In terms of theme parks, first-quarter bookings grew about 3% year-on-year, with a positive trend for annual bookings, and the company remains optimistic about overall demand.
Q: Will Disney further become a broader streaming bundling service provider? What impact does the ESPN bundling package have on Disney+ and Hulu? Have you observed a decrease in user churn rate or a reduction in customer acquisition costs?

A: Bundled package users generally have higher quality, with a significantly lower churn rate than single subscription users. About 80% of new ESPN users this quarter chose the "three-in-one package" of Disney+, Hulu, and ESPN, significantly reducing churn rates.

Additionally, cross-platform bundling with other platforms (such as cooperation with MAX) has also effectively increased subscriptions for both parties. The company has discussed further bundling cooperation opportunities with multiple enterprises, believing that this model can sustainably bring new users and provide space for future expansion.

Q: Was domestic theme park attendance weak in the fourth quarter? What were the main reasons? What is the demand and profit margin outlook for the cruise business?

A: Domestic theme park demand was not weak, with overall performance meeting expectations.

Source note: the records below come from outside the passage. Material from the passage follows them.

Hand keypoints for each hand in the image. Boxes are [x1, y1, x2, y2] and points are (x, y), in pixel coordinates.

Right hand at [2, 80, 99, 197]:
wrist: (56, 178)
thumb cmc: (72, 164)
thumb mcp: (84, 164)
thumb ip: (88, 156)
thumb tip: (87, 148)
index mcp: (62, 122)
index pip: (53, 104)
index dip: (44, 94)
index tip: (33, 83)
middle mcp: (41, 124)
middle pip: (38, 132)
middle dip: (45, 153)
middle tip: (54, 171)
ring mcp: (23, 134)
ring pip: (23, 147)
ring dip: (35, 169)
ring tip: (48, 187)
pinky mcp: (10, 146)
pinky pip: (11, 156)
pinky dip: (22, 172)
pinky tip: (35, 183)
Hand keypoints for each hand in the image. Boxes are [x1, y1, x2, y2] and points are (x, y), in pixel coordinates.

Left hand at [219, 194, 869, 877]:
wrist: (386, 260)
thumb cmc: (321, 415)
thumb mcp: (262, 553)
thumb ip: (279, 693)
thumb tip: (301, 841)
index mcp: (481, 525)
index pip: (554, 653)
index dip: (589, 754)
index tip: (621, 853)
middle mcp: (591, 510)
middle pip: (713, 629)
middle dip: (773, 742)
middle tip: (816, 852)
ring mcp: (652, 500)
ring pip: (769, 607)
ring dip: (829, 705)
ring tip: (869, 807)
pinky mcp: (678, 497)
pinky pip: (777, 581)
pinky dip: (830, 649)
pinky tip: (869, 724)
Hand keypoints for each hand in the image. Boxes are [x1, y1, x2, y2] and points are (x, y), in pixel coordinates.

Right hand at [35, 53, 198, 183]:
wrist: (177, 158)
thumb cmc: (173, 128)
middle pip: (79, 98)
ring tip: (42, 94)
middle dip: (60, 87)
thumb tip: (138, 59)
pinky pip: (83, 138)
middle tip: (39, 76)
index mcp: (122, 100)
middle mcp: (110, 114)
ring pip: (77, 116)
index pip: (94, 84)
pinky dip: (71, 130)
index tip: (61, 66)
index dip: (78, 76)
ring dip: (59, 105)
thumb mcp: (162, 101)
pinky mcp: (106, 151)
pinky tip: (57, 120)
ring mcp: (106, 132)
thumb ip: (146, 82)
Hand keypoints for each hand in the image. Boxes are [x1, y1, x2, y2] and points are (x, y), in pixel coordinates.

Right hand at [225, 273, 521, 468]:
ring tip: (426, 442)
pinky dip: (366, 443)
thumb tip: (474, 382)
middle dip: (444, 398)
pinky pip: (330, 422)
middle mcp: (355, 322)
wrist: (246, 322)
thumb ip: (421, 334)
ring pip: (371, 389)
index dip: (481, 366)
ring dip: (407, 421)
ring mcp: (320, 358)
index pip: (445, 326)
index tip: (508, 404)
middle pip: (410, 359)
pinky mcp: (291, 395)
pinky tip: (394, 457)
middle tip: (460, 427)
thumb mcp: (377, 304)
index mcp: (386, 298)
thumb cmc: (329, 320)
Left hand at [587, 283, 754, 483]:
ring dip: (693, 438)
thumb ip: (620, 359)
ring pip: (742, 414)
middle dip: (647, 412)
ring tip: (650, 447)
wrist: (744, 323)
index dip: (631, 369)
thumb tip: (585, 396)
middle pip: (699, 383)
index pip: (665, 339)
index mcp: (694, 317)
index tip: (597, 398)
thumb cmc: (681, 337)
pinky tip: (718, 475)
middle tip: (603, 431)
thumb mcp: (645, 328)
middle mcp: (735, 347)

The launch of Epic Universe park did have an impact on the market, but the greater impact was on other competitors in Florida, rather than Disney itself. In terms of the cruise business, demand is very strong, with new capacity quickly absorbed, and occupancy rates remaining at historical highs. Although specific profit margins were not disclosed, the company emphasized that the cruise business has strong pricing power and the highest satisfaction, making it a very attractive business segment with considerable profit margins.

Q: How will the cost structure of the DTC business be balanced in 2026? Is there room for cost savings while continuing to invest in technology and content? Additionally, what impact does the "53-week fiscal year" have on the annual performance, and is EPS still expected to achieve double-digit growth?
A: The DTC business will continue to maintain a considerable revenue growth rate in 2026, with the goal of achieving double-digit revenue growth. On the cost side, the company will maintain reasonable investment in content and programming, while moderately increasing investment in international markets with high growth potential, and continuing to increase product and technology construction; on this basis, as the integration of the two major businesses progresses, there is also some room for savings in sales and management expenses. But more importantly, management expects to achieve "revenue growth faster than expense growth" through operational leverage, thereby gradually improving profit margins.

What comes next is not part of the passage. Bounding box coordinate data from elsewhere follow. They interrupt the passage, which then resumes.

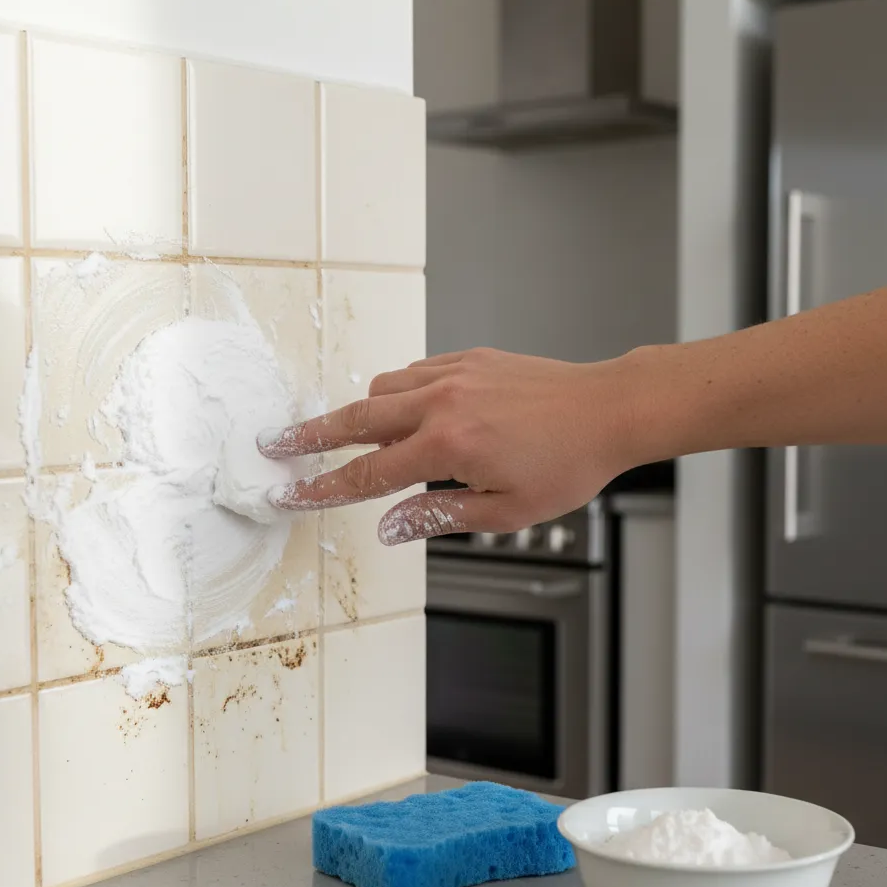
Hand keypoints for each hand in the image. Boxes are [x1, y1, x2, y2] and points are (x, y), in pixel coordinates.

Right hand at [257, 347, 638, 544]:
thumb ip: (438, 516)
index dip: (323, 487)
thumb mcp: (504, 510)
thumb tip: (389, 527)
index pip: (367, 473)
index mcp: (447, 447)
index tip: (292, 491)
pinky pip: (416, 371)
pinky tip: (408, 409)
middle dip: (312, 433)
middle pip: (357, 418)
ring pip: (384, 388)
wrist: (608, 409)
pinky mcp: (470, 358)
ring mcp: (455, 374)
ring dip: (362, 412)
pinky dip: (399, 390)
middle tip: (278, 441)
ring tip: (353, 433)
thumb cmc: (567, 464)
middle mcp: (442, 403)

Regarding 2026 being a year with 53 weeks, management stated that its specific contribution needs to be adjusted and evaluated closer to the fourth quarter, combined with past experiences of the 53rd week, and will provide quantitative guidance to the market at an appropriate time; overall, the company's current goal is to achieve double-digit EPS growth while maintaining healthy growth in core businesses.

Q: How does Disney view the opportunities and risks of licensing content to AI video creation platforms? What role can generative AI play in production costs and operational efficiency in the future?

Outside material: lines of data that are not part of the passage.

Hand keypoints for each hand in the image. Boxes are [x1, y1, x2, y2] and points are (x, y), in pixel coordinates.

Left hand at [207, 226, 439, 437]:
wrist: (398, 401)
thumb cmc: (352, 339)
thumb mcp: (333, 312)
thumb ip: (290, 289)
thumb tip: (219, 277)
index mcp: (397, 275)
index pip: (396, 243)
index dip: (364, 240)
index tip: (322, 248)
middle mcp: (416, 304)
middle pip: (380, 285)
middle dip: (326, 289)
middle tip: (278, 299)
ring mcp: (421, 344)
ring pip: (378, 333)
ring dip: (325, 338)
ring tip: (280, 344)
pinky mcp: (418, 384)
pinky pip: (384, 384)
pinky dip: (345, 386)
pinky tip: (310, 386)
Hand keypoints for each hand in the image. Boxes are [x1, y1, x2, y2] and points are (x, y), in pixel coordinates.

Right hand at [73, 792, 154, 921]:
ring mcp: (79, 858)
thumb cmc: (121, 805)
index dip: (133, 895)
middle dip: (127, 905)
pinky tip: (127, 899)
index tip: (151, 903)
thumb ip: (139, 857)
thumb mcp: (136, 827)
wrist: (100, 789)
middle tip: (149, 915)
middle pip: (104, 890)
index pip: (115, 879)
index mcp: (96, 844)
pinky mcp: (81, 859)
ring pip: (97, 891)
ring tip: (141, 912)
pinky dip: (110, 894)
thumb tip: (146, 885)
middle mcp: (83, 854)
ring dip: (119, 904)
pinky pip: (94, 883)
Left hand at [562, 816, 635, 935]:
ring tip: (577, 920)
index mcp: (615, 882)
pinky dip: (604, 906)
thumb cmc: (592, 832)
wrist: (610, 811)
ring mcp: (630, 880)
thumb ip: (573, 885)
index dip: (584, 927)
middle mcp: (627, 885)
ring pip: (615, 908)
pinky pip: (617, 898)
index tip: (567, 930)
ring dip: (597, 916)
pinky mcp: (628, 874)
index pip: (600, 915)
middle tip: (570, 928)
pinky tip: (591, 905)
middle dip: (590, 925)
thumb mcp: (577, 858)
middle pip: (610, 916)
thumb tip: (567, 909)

A: Disney has engaged in in-depth discussions with multiple AI companies, focusing on both protecting its IP and creative assets and exploring opportunities to enhance interactive experiences with AI. Current discussions are progressing positively, and the company hopes to eventually form an industry consensus or cooperation agreement to ensure effective protection of IP rights.

Looking ahead, the efficiency improvement potential of generative AI is enormous, not only improving content production processes but also optimizing overall company operations, benefiting everything from employee collaboration and customer service to data analysis. Especially on direct-to-consumer platforms, AI will create more dynamic content experiences and empower users to create content. Meanwhile, the company also emphasized maintaining user experience and its own value in negotiations with YouTube, striving to reach a fair agreement as soon as possible.